___ PROVIDED DATA ___

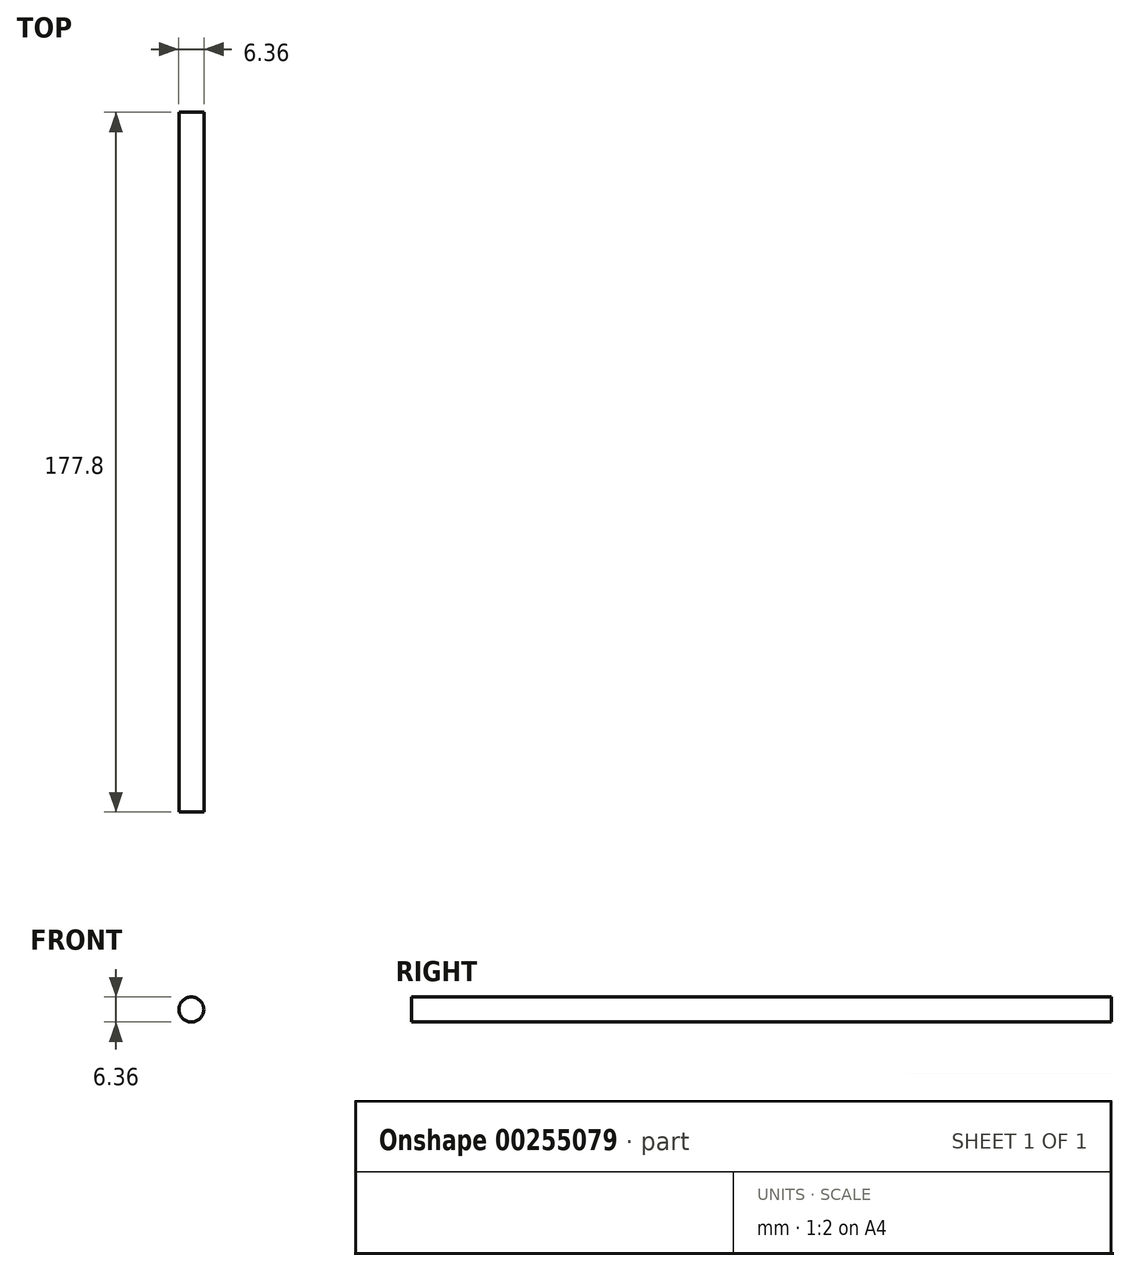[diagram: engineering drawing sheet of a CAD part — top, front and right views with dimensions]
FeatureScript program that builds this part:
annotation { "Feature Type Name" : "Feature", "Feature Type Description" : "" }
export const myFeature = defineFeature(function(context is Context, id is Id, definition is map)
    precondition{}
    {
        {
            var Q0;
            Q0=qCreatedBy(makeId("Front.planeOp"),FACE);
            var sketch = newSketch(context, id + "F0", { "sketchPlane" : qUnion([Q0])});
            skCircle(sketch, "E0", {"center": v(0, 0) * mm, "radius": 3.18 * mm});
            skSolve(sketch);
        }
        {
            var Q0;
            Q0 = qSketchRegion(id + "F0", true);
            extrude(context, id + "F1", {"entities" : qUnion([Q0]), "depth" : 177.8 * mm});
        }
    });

___
___ PROVIDED DATA ___

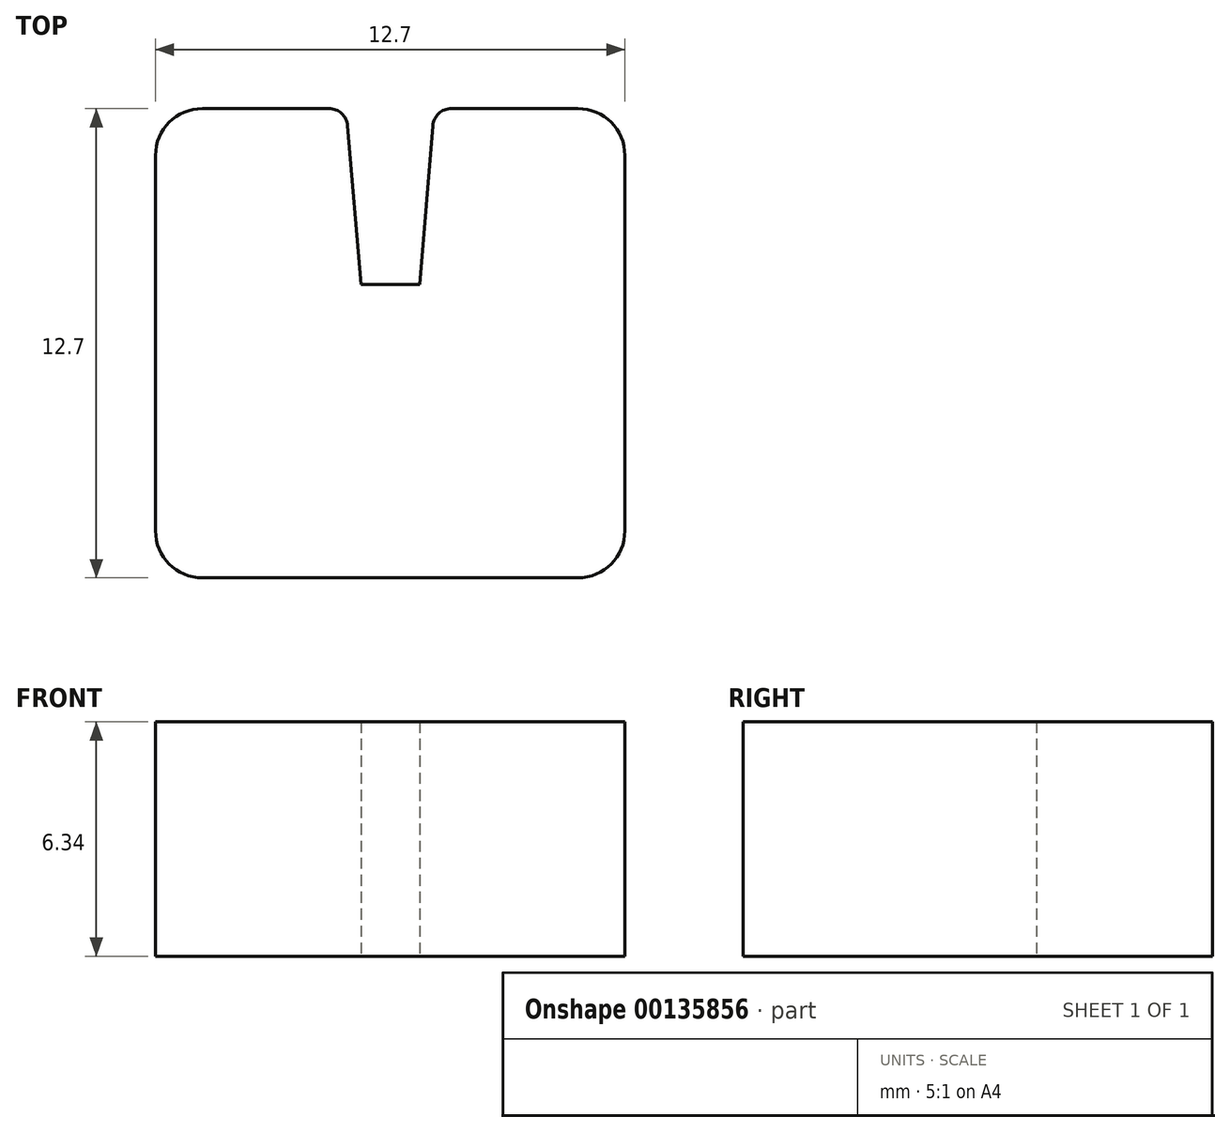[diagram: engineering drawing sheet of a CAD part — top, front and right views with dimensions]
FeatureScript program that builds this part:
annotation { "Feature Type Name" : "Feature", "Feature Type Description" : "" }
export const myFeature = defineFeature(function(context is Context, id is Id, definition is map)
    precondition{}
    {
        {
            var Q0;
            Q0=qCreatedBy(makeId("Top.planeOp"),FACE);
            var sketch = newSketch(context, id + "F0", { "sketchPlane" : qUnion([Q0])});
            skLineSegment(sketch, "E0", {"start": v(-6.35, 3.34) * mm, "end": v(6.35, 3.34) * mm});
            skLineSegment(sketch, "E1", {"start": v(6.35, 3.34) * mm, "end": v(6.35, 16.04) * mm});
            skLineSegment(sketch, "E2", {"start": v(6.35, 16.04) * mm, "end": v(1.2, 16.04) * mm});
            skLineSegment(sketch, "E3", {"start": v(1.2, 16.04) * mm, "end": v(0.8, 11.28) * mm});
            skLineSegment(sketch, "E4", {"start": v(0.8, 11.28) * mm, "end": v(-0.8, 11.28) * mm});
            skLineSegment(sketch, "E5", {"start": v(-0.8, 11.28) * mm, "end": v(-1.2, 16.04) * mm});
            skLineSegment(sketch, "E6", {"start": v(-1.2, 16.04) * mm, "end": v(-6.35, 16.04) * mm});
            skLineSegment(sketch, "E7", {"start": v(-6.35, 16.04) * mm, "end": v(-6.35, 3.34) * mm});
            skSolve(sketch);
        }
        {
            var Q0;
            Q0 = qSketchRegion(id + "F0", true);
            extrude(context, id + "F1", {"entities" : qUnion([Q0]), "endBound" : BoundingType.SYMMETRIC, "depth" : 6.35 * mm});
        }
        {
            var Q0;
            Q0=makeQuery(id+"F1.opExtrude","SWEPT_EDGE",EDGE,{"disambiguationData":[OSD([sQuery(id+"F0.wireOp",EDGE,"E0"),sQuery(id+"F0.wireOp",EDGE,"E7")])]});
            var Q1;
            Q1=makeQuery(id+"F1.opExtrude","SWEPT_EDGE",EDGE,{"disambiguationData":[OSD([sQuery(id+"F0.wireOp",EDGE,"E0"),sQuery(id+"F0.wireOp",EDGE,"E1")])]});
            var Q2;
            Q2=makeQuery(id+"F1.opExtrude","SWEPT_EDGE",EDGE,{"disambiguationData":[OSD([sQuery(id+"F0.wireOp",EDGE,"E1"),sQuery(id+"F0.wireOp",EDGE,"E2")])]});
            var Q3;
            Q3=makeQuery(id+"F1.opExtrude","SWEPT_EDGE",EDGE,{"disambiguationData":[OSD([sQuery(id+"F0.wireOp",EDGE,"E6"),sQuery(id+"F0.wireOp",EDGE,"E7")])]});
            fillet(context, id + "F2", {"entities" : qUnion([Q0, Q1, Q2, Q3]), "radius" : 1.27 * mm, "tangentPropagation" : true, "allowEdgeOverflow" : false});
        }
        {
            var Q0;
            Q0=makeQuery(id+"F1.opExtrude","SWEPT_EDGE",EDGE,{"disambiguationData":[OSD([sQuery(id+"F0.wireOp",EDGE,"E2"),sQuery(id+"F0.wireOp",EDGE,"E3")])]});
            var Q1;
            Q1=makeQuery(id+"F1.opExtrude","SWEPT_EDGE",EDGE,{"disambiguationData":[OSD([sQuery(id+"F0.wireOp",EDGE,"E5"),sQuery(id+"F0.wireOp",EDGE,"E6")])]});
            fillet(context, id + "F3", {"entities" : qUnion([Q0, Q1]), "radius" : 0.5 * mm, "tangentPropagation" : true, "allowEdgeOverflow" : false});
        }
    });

___

● **STATED PROBLEM**
How many lines in the material above contain the string "opExtrude"? Reply with the number alone.

● **ANSWER TO THE PROBLEM**
6